=== Task directions ===
Which lines of the material contain the word "Disse"? Show each one.

=== Data ===
● ● ● ● ● ● ●

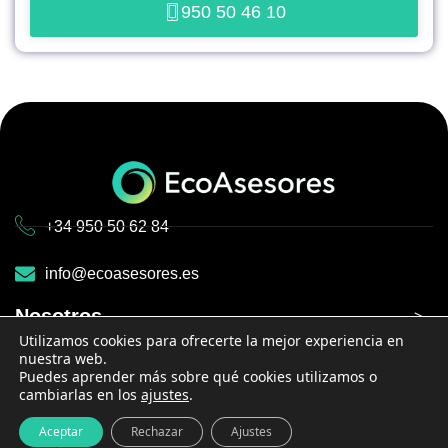
950 50 46 10
+34 950 50 62 84
info@ecoasesores.es
Nosotros
Alarmas
Ecoasesores
Utilizamos cookies para ofrecerte la mejor experiencia en
Energía
Alarmas para pisos
nuestra web.
Telefonía + Fibra
Puedes aprender más sobre qué cookies utilizamos o
Tarifas luz baratas
Contacto
Placas solares
cambiarlas en los
ajustes
.
Mejores tarifas internet
Alarmas para chalets
Precio paneles solares
Bono social luz
Blog
Aviso Legal
Política de Cookies
Copyright ©2026 Eco Asesores.
+ Info
Contactar
Aceptar
Rechazar
Ajustes
Mejores tarifas móvil
Alarmas para negocios
Política de Privacidad
Todos los derechos reservados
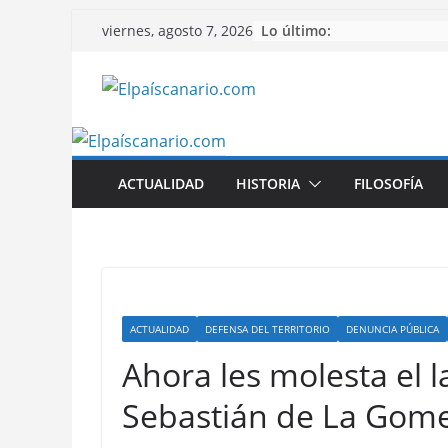
Saltar
Lo último:
viernes, agosto 7, 2026
al
contenido
ACTUALIDAD
HISTORIA
FILOSOFÍA
ACTUALIDAD
DEFENSA DEL TERRITORIO
DENUNCIA PÚBLICA
Ahora les molesta el l
Sebastián de La Gom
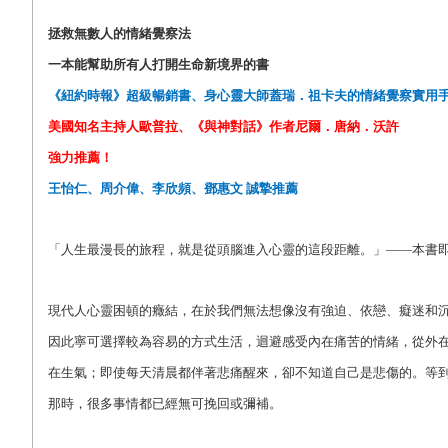
拯救無數人的情緒覺察法
一本能幫助所有人打開生命新境界的書
《紐約時報》超級暢銷書、身心靈大師蓋瑞．祖卡夫的情緒覺察實用
美國知名主持人歐普拉、《與神對話》作者
尼爾．唐納．沃許
強力推薦！
王怡仁、周介偉、李欣頻、鄧惠文
誠摯推薦
「人生最漫長的旅程，就是從頭腦進入心靈的這段距離。」――本書
現代人心靈困頓的癥結，在於我們無法想像沒有強迫、依戀、癡迷和
因此寧可選擇較為容易的方式生活，迴避感受內在痛苦的情緒，從外
在生氣；即使每天清晨都伴著悲痛醒來，卻不知道自己是悲傷的。等
那時，很多事情都已經無可挽回或彌補。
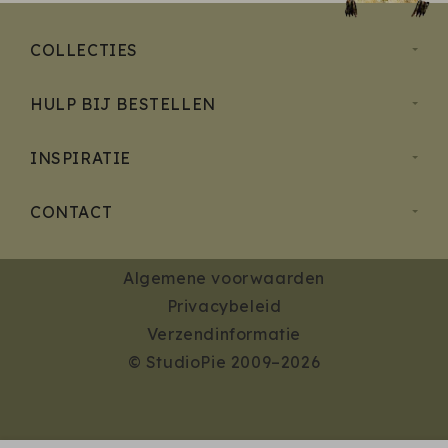
COLLECTIES
HULP BIJ BESTELLEN
INSPIRATIE
CONTACT
Algemene voorwaarden
Privacybeleid
Verzendinformatie
© StudioPie 2009–2026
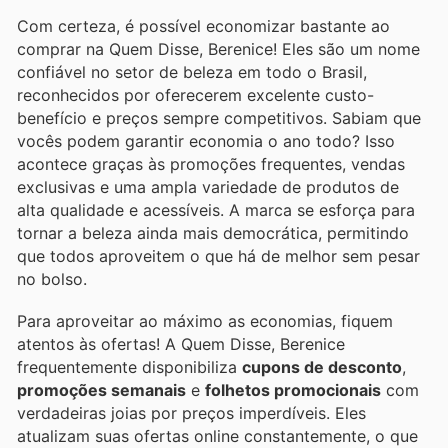
Com certeza, é possível economizar bastante ao
comprar na Quem Disse, Berenice! Eles são um nome
confiável no setor de beleza em todo o Brasil,
reconhecidos por oferecerem excelente custo-
benefício e preços sempre competitivos. Sabiam que
vocês podem garantir economia o ano todo? Isso
acontece graças às promoções frequentes, vendas
exclusivas e uma ampla variedade de produtos de
alta qualidade e acessíveis. A marca se esforça para
tornar a beleza ainda mais democrática, permitindo
que todos aproveitem o que há de melhor sem pesar
no bolso.
Para aproveitar ao máximo as economias, fiquem
atentos às ofertas! A Quem Disse, Berenice
frequentemente disponibiliza
cupons de desconto
,
promoções semanais
e
folhetos promocionais
com
verdadeiras joias por preços imperdíveis. Eles
atualizam suas ofertas online constantemente, o que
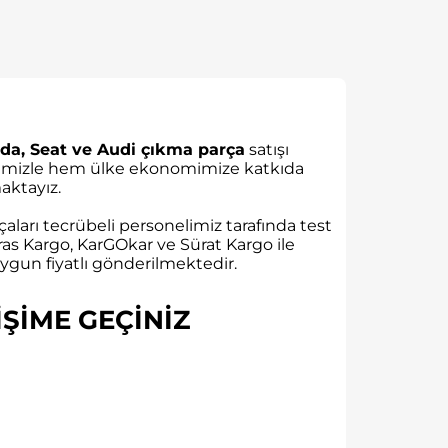
da, Seat ve Audi çıkma parça
satışı
rübemizle hem ülke ekonomimize katkıda
ktayız.
aları tecrübeli personelimiz tarafında test
as Kargo, KarGOkar ve Sürat Kargo ile
gun fiyatlı gönderilmektedir.
ŞİME GEÇİNİZ​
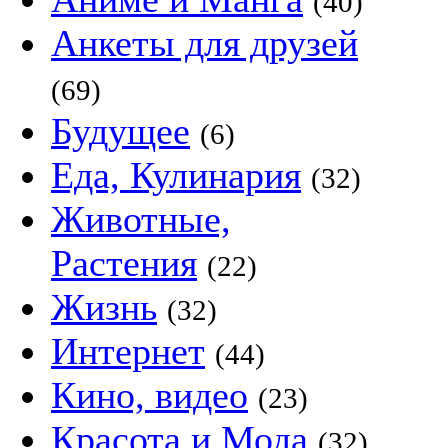
(40)
Анкеты для друзей
(69)
Будущее
(6)
Еда, Кулинария
(32)
Животные,
Растения
(22)
Жизнь
(32)
Интернет
(44)
Кино, видео
(23)
Красота и Мода
(32)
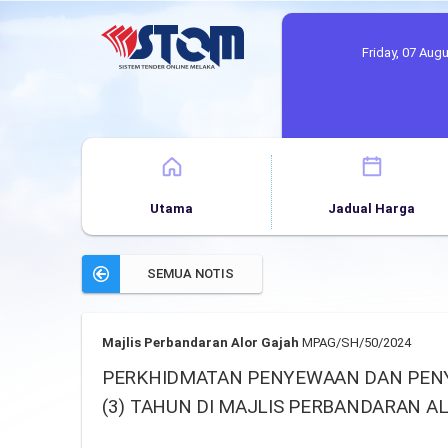
Friday, 07 Aug
Utama
Jadual Harga
SEMUA NOTIS
Majlis Perbandaran Alor Gajah
MPAG/SH/50/2024
PERKHIDMATAN PENYEWAAN DAN PENY
(3) TAHUN DI MAJLIS PERBANDARAN A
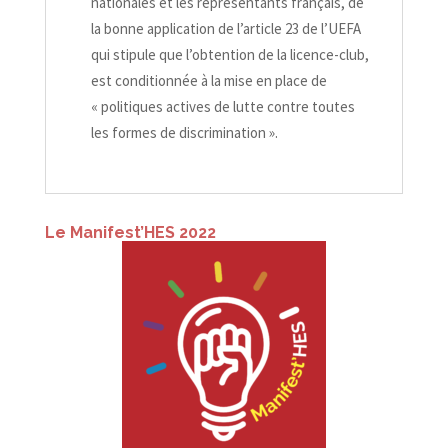
nationales et les représentants français, de
la bonne application de l’article 23 de l’UEFA
qui stipule que l’obtention de la licence-​club,
est conditionnée à la mise en place de
«
politiques actives de lutte contre toutes
les formes de discrimination
».
Le Manifest’HES 2022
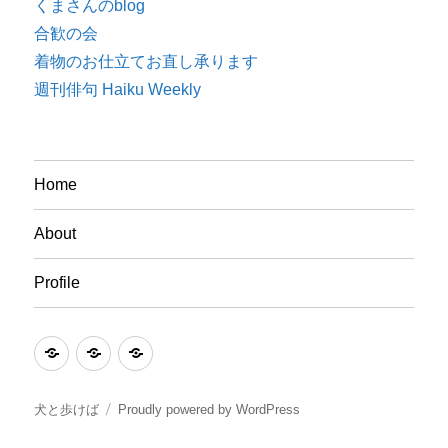
くまさんのblog
合歓の会
着物のお仕立てお直し承ります
週刊俳句 Haiku Weekly
Home
About
Profile
Home
About
Profile
犬と歩けば
Proudly powered by WordPress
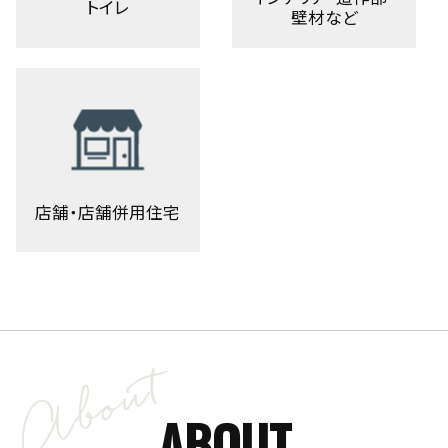
トイレ
壁材など
店舗・店舗併用住宅
ABOUT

● ● ● ● ● ● ●

=== Answer space ===
comprar na Quem Disse, Berenice! Eles são um nome
atentos às ofertas! A Quem Disse, Berenice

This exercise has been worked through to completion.